Je größer, desto gefährlicher Die Schweiz erschafft einen Banken-Goliath
20.03.2023, 11:44 Uhr
Die UBS schluckt die Credit Suisse.
(Foto: IMAGO/Andreas Haas)
Die Schweizer Großbank UBS rettet die schwer angeschlagene Rivalin Credit Suisse. Die UBS spricht von einer "Riesenchance". Doch der Deal birgt auch eine Riesengefahr.
Es ist schlecht, aus Fehlern nicht zu lernen. Und es ist ganz besonders schlecht, wenn die Fehler mit der globalen Finanzkrise zu tun haben. In der Schweiz werden die taumelnde Bank Credit Suisse und ihr größerer Wettbewerber UBS zwangsverheiratet. Das ist sehr riskant. Oder wie es die Schweizer Zeitung "NZZ" treffend ausdrückt: Ein Zombie ist weg, ein Monster entsteht.
In der Schweiz wird ein Bankenriese geschaffen, dessen Bilanzsumme fast doppelt so groß ist wie die Wirtschaftsleistung des Landes. Dabei lautete ja die wichtigste Lehre aus der Finanzkrise von 2007/2008: Es muss verhindert werden, dass Banken "too big to fail" sind - also zu groß, um sie pleitegehen zu lassen, ohne dass damit das Finanzsystem gefährdet wird. Gelungen ist das nicht, wie das Beispiel Credit Suisse eindrucksvoll zeigt.
Nicht etwa Schicksalsschläge, sondern jahrelanges Missmanagement und jede Menge Skandale haben die Bank zugrunde gerichtet. Banker und ihre Kontrolleure haben versagt. In den vergangenen Monaten haben Kunden in Scharen der Bank den Rücken gekehrt und ihr Geld mitgenommen. Der Aktienkurs rauschte in den Keller. Überraschend war das unrühmliche Ende der zweitgrößten Schweizer Bank daher nicht.
Damit Marktwirtschaft und Kapitalismus funktionieren, muss eine wesentliche Voraussetzung erfüllt sein: Unternehmerische Fehleinschätzungen müssen Konsequenzen haben. Wenn das Management versagt oder das Geschäftsmodell nicht funktioniert, muss eine Firma untergehen können. Wer zu großes Risiko eingeht, muss die Folgen tragen.
Bei großen Banken ist das nicht der Fall. Da eine Pleite das globale Finanzsystem erschüttern kann, verlassen sie sich darauf, notfalls vom Staat mit Steuergeldern gerettet zu werden. Diese Systemrelevanz wird eben nicht notwendigerweise als besondere Verantwortung interpretiert, sondern als Freifahrtschein.
Milliardenschwere Rettung
Die Credit Suisse hat Milliardenverluste im Investmentbanking erwirtschaftet. Sie soll jahrelang korrupte Autokraten und Kriminelle als Kunden akzeptiert haben. Dazu kommen etwa noch die Spygate-Posse, in der ein frustrierter Star-Investmentbanker beschattet wurde, Geldwäsche-Vorwürfe, das Fiasko der Pleite einer britischen Finanzfirma oder das Debakel mit sogenannten Thunfischbonds. Die Credit Suisse hat durchaus daran gearbeitet, unterzugehen.

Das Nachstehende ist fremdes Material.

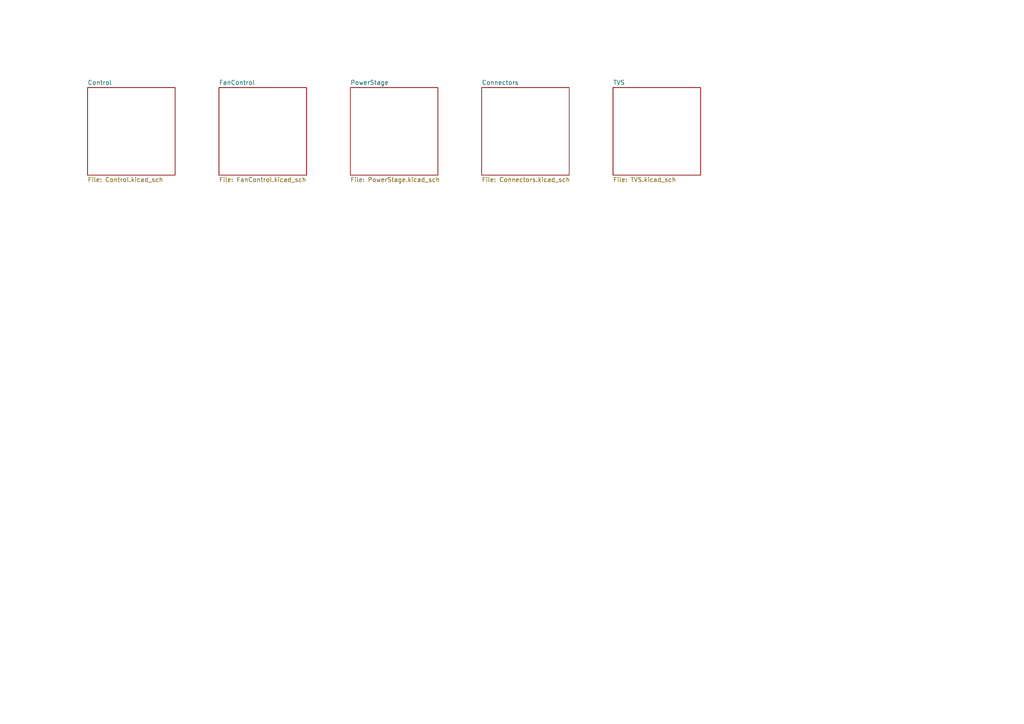
<source format=kicad_sch>
(kicad_sch
	(version 20250114)
	(generator "eeschema")
	(generator_version "9.0")
	(uuid "c99e0392-d1c3-4f46-a25d-449c454a3f3b")
	(paper "A4")
	(lib_symbols)
	(sheet
		(at 139.7 25.4)
		(size 25.4 25.4)
		(exclude_from_sim no)
		(in_bom yes)
		(on_board yes)
		(dnp no)
		(fields_autoplaced yes)
		(stroke
			(width 0.1524)
			(type solid)
		)
		(fill
			(color 0 0 0 0.0000)
		)
		(uuid "4321a8c5-cc23-43b1-ad92-5a0ea29a2d6e")
		(property "Sheetname" "Connectors"
			(at 139.7 24.6884 0)
			(effects
				(font
					(size 1.27 1.27)
				)
				(justify left bottom)
			)
		)
		(property "Sheetfile" "Connectors.kicad_sch"
			(at 139.7 51.3846 0)
			(effects
				(font
					(size 1.27 1.27)
				)
				(justify left top)
			)
		)
		(instances
			(project "DynamicBrakeGrid"
				(path "/c99e0392-d1c3-4f46-a25d-449c454a3f3b"
					(page "5")
				)
			)
		)
	)
	(sheet
		(at 63.5 25.4)
		(size 25.4 25.4)
		(exclude_from_sim no)
		(in_bom yes)
		(on_board yes)
		(dnp no)
		(fields_autoplaced yes)
		(stroke
			(width 0.1524)
			(type solid)
		)
		(fill
			(color 0 0 0 0.0000)
		)
		(uuid "87c7a46c-3519-4e44-add5-819be0b2d984")
		(property "Sheetname" "FanControl"
			(at 63.5 24.6884 0)
			(effects
				(font
					(size 1.27 1.27)
				)
				(justify left bottom)
			)
		)
		(property "Sheetfile" "FanControl.kicad_sch"
			(at 63.5 51.3846 0)
			(effects
				(font
					(size 1.27 1.27)
				)
				(justify left top)
			)
		)
		(instances
			(project "DynamicBrakeGrid"
				(path "/c99e0392-d1c3-4f46-a25d-449c454a3f3b"
					(page "3")
				)
			)
		)
	)
	(sheet
		(at 101.6 25.4)
		(size 25.4 25.4)
		(exclude_from_sim no)
		(in_bom yes)
		(on_board yes)
		(dnp no)
		(fields_autoplaced yes)
		(stroke
			(width 0.1524)
			(type solid)
		)
		(fill
			(color 0 0 0 0.0000)
		)
		(uuid "8cde10ba-b1fe-45d4-b2d9-70e5e14dd7c6")
		(property "Sheetname" "PowerStage"
			(at 101.6 24.6884 0)
			(effects
				(font
					(size 1.27 1.27)
				)
				(justify left bottom)
			)
		)
		(property "Sheetfile" "PowerStage.kicad_sch"
			(at 101.6 51.3846 0)
			(effects
				(font
					(size 1.27 1.27)
				)
				(justify left top)
			)
		)
		(instances
			(project "DynamicBrakeGrid"
				(path "/c99e0392-d1c3-4f46-a25d-449c454a3f3b"
					(page "4")
				)
			)
		)
	)
	(sheet
		(at 177.8 25.4)
		(size 25.4 25.4)
		(exclude_from_sim no)
		(in_bom yes)
		(on_board yes)
		(dnp no)
		(fields_autoplaced yes)
		(stroke
			(width 0.1524)
			(type solid)
		)
		(fill
			(color 0 0 0 0.0000)
		)
		(uuid "9de24265-2cf0-447a-be60-15cfff6a33e3")
		(property "Sheetname" "TVS"
			(at 177.8 24.6884 0)
			(effects
				(font
					(size 1.27 1.27)
				)
				(justify left bottom)
			)
		)
		(property "Sheetfile" "TVS.kicad_sch"
			(at 177.8 51.3846 0)
			(effects
				(font
					(size 1.27 1.27)
				)
				(justify left top)
			)
		)
		(instances
			(project "DynamicBrakeGrid"
				(path "/c99e0392-d1c3-4f46-a25d-449c454a3f3b"
					(page "6")
				)
			)
		)
	)
	(sheet
		(at 25.4 25.4)
		(size 25.4 25.4)
		(exclude_from_sim no)
		(in_bom yes)
		(on_board yes)
		(dnp no)
		(fields_autoplaced yes)
		(stroke
			(width 0.1524)
			(type solid)
		)
		(fill
			(color 0 0 0 0.0000)
		)
		(uuid "d6e0f048-8a0f-4eb8-baf0-22a230009567")
		(property "Sheetname" "Control"
			(at 25.4 24.6884 0)
			(effects
				(font
					(size 1.27 1.27)
				)
				(justify left bottom)
			)
		)
		(property "Sheetfile" "Control.kicad_sch"
			(at 25.4 51.3846 0)
			(effects
				(font
					(size 1.27 1.27)
				)
				(justify left top)
			)
		)
		(instances
			(project "DynamicBrakeGrid"
				(path "/c99e0392-d1c3-4f46-a25d-449c454a3f3b"
					(page "2")
				)
			)
		)
	)
	(sheet_instances
		(path "/"
			(page "1")
		)
	)
	(embedded_fonts no)
)

</source>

Doch aufgrund ihrer Größe und Vernetzung im weltweiten Finanzsystem finden es Schweizer Regierung und Notenbank viel zu riskant, sie fallenzulassen. Die UBS springt als Retter ein, bezahlt für den Problem-Konkurrenten immerhin drei Milliarden Franken und steht für Verluste von bis zu fünf Milliarden Franken gerade. Die Schweizerische Nationalbank gewährt den Banken ein Darlehen von bis zu 100 Milliarden Franken. Und die Regierung sichert der UBS zudem eine Garantie von neun Milliarden Franken zu.
In der Europäischen Union gibt es vor dem Hintergrund der Credit Suisse und der Probleme von US-Regionalbanken dringenden Handlungsbedarf. Geschäftsbanken und Investmentbanking müssen getrennt werden. Die Bankenunion muss vertieft werden, damit es leichter fällt, Banken abzuwickeln. Es braucht eine europäische Einlagensicherung. Nötig sind außerdem größere Kapitalpuffer.
Andernfalls könnte auch in der EU das nächste Problem bei Banken bald nicht sein, dass sie "too big to fail" sind, sondern "too big to save" - also zu groß, um sie retten zu können.